Dervan was visiting professor at the ETH Zurich (1983), the Alexander Todd Visiting Professor at the University of Cambridge (1989), the Rolf Sammet Visiting Professor at Johann Wolfgang Goethe Universität, Frankfurt (1993) and Smets Visiting Professor, at Universeté Catholique de Louvain and Katholiek Universiteit van Leuven, Belgium (1994). He has received Doctor of Science honorary degrees from Boston College (1997) and the University of Wisconsin-Madison (2015).
Dervan’s early work at Caltech was in the area of physical organic chemistry. His most significant contribution was the experimental determination of the relative rates of rotation, cleavage, and closure of the parent 1,4-biradical, tetramethylene. His demonstration of the 1,4-biradical as a common intermediate generated from different precursors was considered an experimental tour de force. Dervan made a decision in the 1970s to move research from studies of reactive intermediates to understanding the ensembles of weak interactions underpinning molecular recognition in water. He believed the frontier was to understand molecular recognition in aqueous systems, the solvent of life, and probe macromolecular targets important in biology such as nucleic acids and proteins. His major contribution was studies directed toward understanding the chemical principles for the sequence specific recognition of double helical DNA. Dervan and his coworkers brought the power of synthetic chemistry and the logic of incremental change to molecular recognition in biological systems. He is considered an early pioneer of the field of chemical biology.
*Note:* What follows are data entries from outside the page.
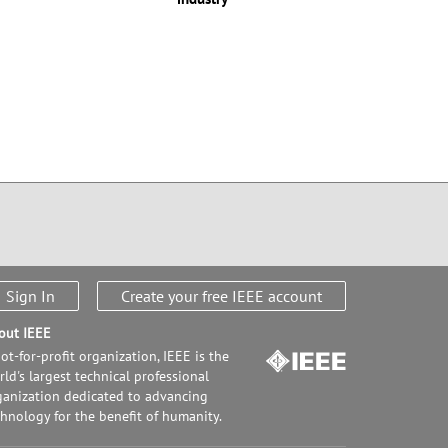
Sign In
Create your free IEEE account
out IEEE
ot-for-profit organization, IEEE is the
ld's largest technical professional
ganization dedicated to advancing
chnology for the benefit of humanity.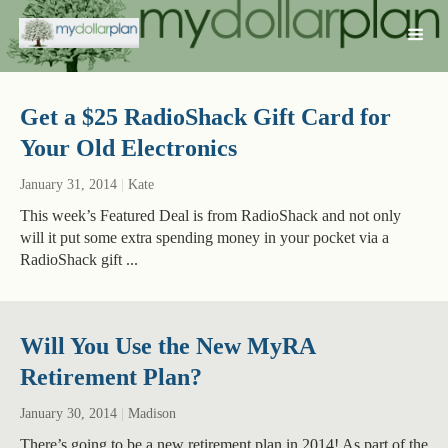
Get a $25 RadioShack Gift Card for
Your Old Electronics
January 31, 2014
|
Kate
This week’s Featured Deal is from RadioShack and not only
will it put some extra spending money in your pocket via a
RadioShack gift ...
Will You Use the New MyRA
Retirement Plan?
January 30, 2014
|
Madison
There’s going to be a new retirement plan in 2014! As part of the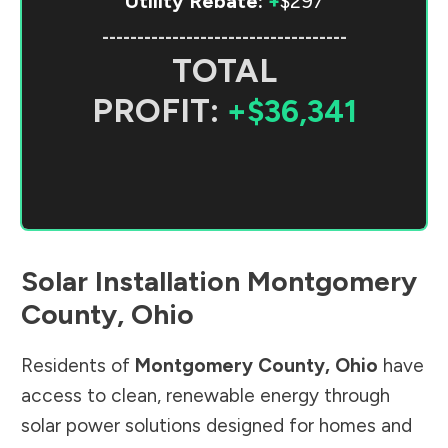
Utility Rebate:
+
$297
-----------------------------------
TOTAL
PROFIT:
+$36,341
Solar Installation
Montgomery
County
,
Ohio
Residents of
Montgomery County
,
Ohio
have
access to clean, renewable energy through
solar power solutions designed for homes and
Professor Dervan received the 2006 National Medal of Science from President Bush “for his fundamental research contributions at the interface of chemistry and biology and his influence in education and industrial innovation.” Other awards include the Harrison Howe Award (1988), ACS Arthur C. Cope Award (1993), Willard Gibbs Medal (1993), Nichols Medal (1994), Maison de la Chimie Foundation Prize (1996), Remsen Award (1998), Kirkwood Medal (1998), ACS Alfred Bader Award (1999), Max Tishler Prize (1999), Linus Pauling Medal (1999), Richard C. Tolman Medal (1999), Tetrahedron Prize (2000), Harvey Prize (Israel) (2002), ACS Ronald Breslow Award (2005), Wilbur Cross Medal (2005) and the Frank H. Westheimer Medal (2009). He is a member of the National Academy of Sciences, the National Academy of Medicine, the American Academy of Arts and Sciences, the American Philosophical Society, the French Academy of Sciences and the German Academy of Sciences.
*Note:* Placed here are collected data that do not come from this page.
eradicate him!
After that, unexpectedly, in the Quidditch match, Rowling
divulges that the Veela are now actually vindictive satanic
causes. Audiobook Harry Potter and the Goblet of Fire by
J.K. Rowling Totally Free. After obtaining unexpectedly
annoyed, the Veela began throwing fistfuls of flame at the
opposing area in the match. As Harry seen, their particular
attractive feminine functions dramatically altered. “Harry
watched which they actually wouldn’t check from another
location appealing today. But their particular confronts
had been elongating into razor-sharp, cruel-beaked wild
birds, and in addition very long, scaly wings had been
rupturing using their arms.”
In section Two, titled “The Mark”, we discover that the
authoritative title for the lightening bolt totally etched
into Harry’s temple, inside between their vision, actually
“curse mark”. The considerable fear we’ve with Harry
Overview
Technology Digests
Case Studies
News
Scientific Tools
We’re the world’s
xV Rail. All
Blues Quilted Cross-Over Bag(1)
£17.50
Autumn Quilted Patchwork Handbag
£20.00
Peter Dervan has served on several Scientific Advisory Boards for the pharmaceutical and biotechnology industries. He is a founding member of the Scientific Advisory Board of Gilead Sciences. He was a member of the Board of Directors of Beckman Coulter (1988-2011). He is a Trustee of Yale University (2008- ); member of the Board of Scientific Governors, The Scripps Research Institute; Board of Directors of the Chemical Heritage Foundation and is Chair of the Scientific Advisory Board of the Robert A. Welch Foundation. He was Chair of the NRC Board of Chemical Sciences and is currently Chair of the Chemistry Section of the National Academy of Sciences. He has served on several editorial advisory boards over the past 40 years. Professor Dervan is an outstanding teacher, having received several teaching awards given by the undergraduate students at Caltech over three decades. Perhaps Dervan’s greatest influence will be his academic mentoring. Over 60 of Dervan’s former graduate and postdoctoral coworkers hold academic research positions around the world, many of whom are leaders in chemistry, biology and medicine.